Five months later, in March 1960, the 552nd arrived in Germany and moved into its new headquarters in
SASCOM, Special Ammunition Support Command, was born on April 15, 1960, and became a
significant part of the United States commitment to NATO.
The 552nd was assigned to the 514th U.S. Army Artillery Group when the 514th was established as a
SASCOM intermediate subordinate headquarters in December 1961.
In August 1963, the 552nd Artillery Group Headquarters moved to Soegel, Germany and 8th was
detached to Darp/Havelte, where it was to remain for 29 years.
The 552nd U.S. Army Artillery Group was the only 59th Ordnance Brigade artillery group with
detachments located outside of Germany.
Between 1960 and 1965, a total of 7,089 "Improved Honest John" rockets, less warheads, were
produced and delivered.
On 9 July, 1982, MICOM Commander approved a type classification of obsolete for all Honest John
rocket motors, launchers, and related ground equipment items.
SASCOM and AWSCOM were merged and reorganized in 1972 and all of the groups and detachments
became part of the 5th Artillery Group.
The 552nd USAAG, and of course the 8th Missile Detachment, were actually deactivated in June 1992
when the "cold war" was over.
The boys in the Signal Corps detached to the 8th were part of STRATCOM assigned to Co. C Signal
Battalion 360, headquartered in Bremerhaven, Germany. They were not actually part of the 8th Missile
Detachment and, as such, had no responsibilities that dealt directly with the warheads, rockets, or the
rocket site. Though they were trained as Microwave radio repairman 26V20 or 26L20, their microwave
link (the signal tower) to their headquarters was pretty much trouble free. Therefore, their duty consisted
of running the field system which was comprised of 3 Collins transceivers with 1000 AMP amplifiers. As
with the artillery, this type of information was highly classified back then, but was declassified as more
modern technology took its place. Though the boys of the Signal Corps were actually part of a different
unit, we were all brothers at the 8th.
The SASCOM patch was worn from 12 April 1968 - 31 October 1978. The colors white and blue, the
colors of the NATO flag, allude to the command's NATO-support assignment. The four gold points in the
center, arranged like four spearheads in a defensive position, represent the four nations in which units of
Special Ammunition Support Command served, and further symbolize the cooperative-defense concept
of the NATO union. The colors, red and yellow, refer to the branch colors of both artillery (conventional
and missiles), and ordnance units that comprise the command. The white ring, simulating a cloud, with
the jagged red hole through it, alludes to the accuracy of high-trajectory ordnance (artillery and missiles).
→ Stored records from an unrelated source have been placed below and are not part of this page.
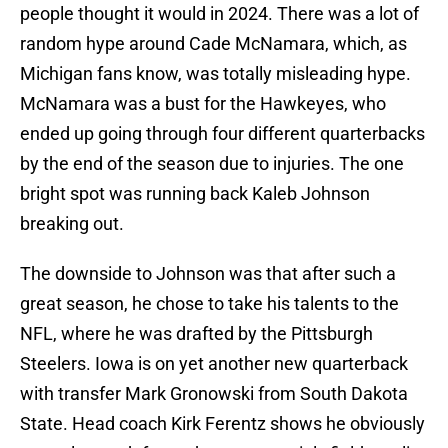
people thought it would in 2024. There was a lot of
random hype around Cade McNamara, which, as
Michigan fans know, was totally misleading hype.
McNamara was a bust for the Hawkeyes, who
ended up going through four different quarterbacks
by the end of the season due to injuries. The one
bright spot was running back Kaleb Johnson
breaking out.
The downside to Johnson was that after such a
great season, he chose to take his talents to the
NFL, where he was drafted by the Pittsburgh
Steelers. Iowa is on yet another new quarterback
with transfer Mark Gronowski from South Dakota
State. Head coach Kirk Ferentz shows he obviously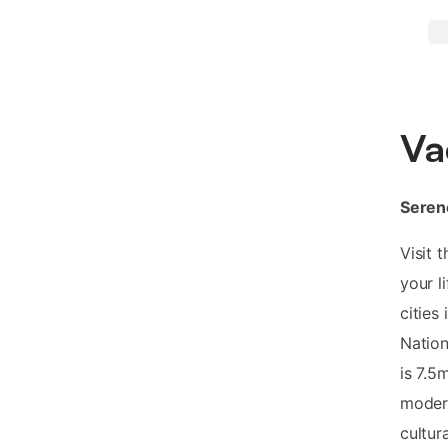
Va
Serene
Visit 
your l
cities
Nation
is 7.5
modern
cultur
|Dutch newspaper articles about the Site closing
|The following interesting information was provided by Andrew Gallagher:
I was one of the original 8th Missile Detachment group. We arrived in Holland in June of
1962 and since our living quarters weren't yet finished in Havelteburg, we had to stay in a
temporary building put up on the site of the 23rd in 't Harde until December when our
barracks were ready. That's where I knew Cecil. Their company clerk had gotten ill so I
had to fill in for him for a few weeks until he returned from a hospital in Germany.
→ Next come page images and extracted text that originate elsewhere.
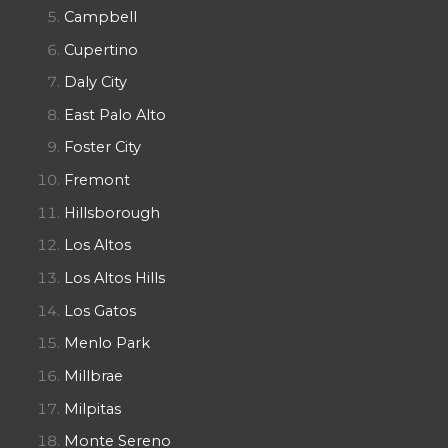
Campbell
Cupertino
Daly City
East Palo Alto
Foster City
Fremont
Hillsborough
Los Altos
Los Altos Hills
Los Gatos
Menlo Park
Millbrae
Milpitas
Monte Sereno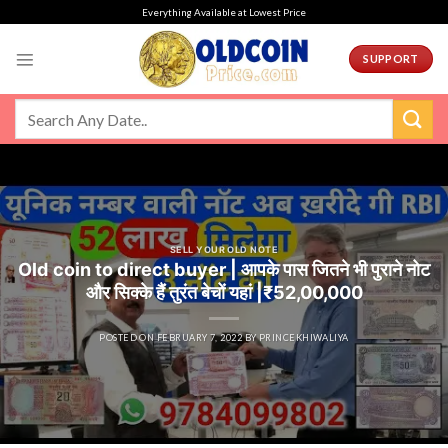
Skip
Everything Available at Lowest Price
to
content
SUPPORT
SELL YOUR OLD NOTE
Old coin to direct buyer | आपके पास जितने भी पुराने नोट
और सिक्के हैं तुरंत बेचों यहां |₹52,00,000
POSTED ON
FEBRUARY 7, 2022
BY
PRINCEKHIWALIYA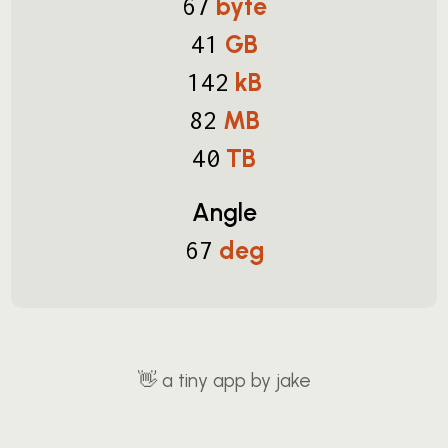
byte
67
GB
41
kB
142
MB
82
TB
40
Angle
deg
67
👋
a tiny app by jake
The following are the names of the fellows in the 8th's original group:
Pfc Marvin Schiff, Brooklyn NY
Pfc Robert Frasco, Chicago, IL
Pfc Ira Liebowitz, Brooklyn, NY
Pfc David Bissell, Louisiana
Pfc John Garrett, Wisconsin
Pfc David Duenas, Believe he was from Guam
Pfc Frank Saporito, Paulsboro, NJ
Pfc Gilbert Carino, NJ
Pfc Thomas Erwin, ?
Pfc Edward Jones ?
Pfc Wilfred Johnson, New Hampshire
Pfc Paul Marshall ?
Pfc David Myamoto ?
Pfc Larry Schoenfelder ?
Pfc Jerry Willis (I believe Louisiana)
Pfc Freeman Soule (I believe Texas)
Pfc John Hall ?
Pfc Gary Lobaugh ?
Pfc Robert Specht, Massachusetts
Pfc Eugene Felts ?
Pfc Ronald Lange, Wisconsin
Pfc Charles Mooney ?
Pfc Andrew Gallagher, Originally from Roxborough PA, now living in Bel Air, MD.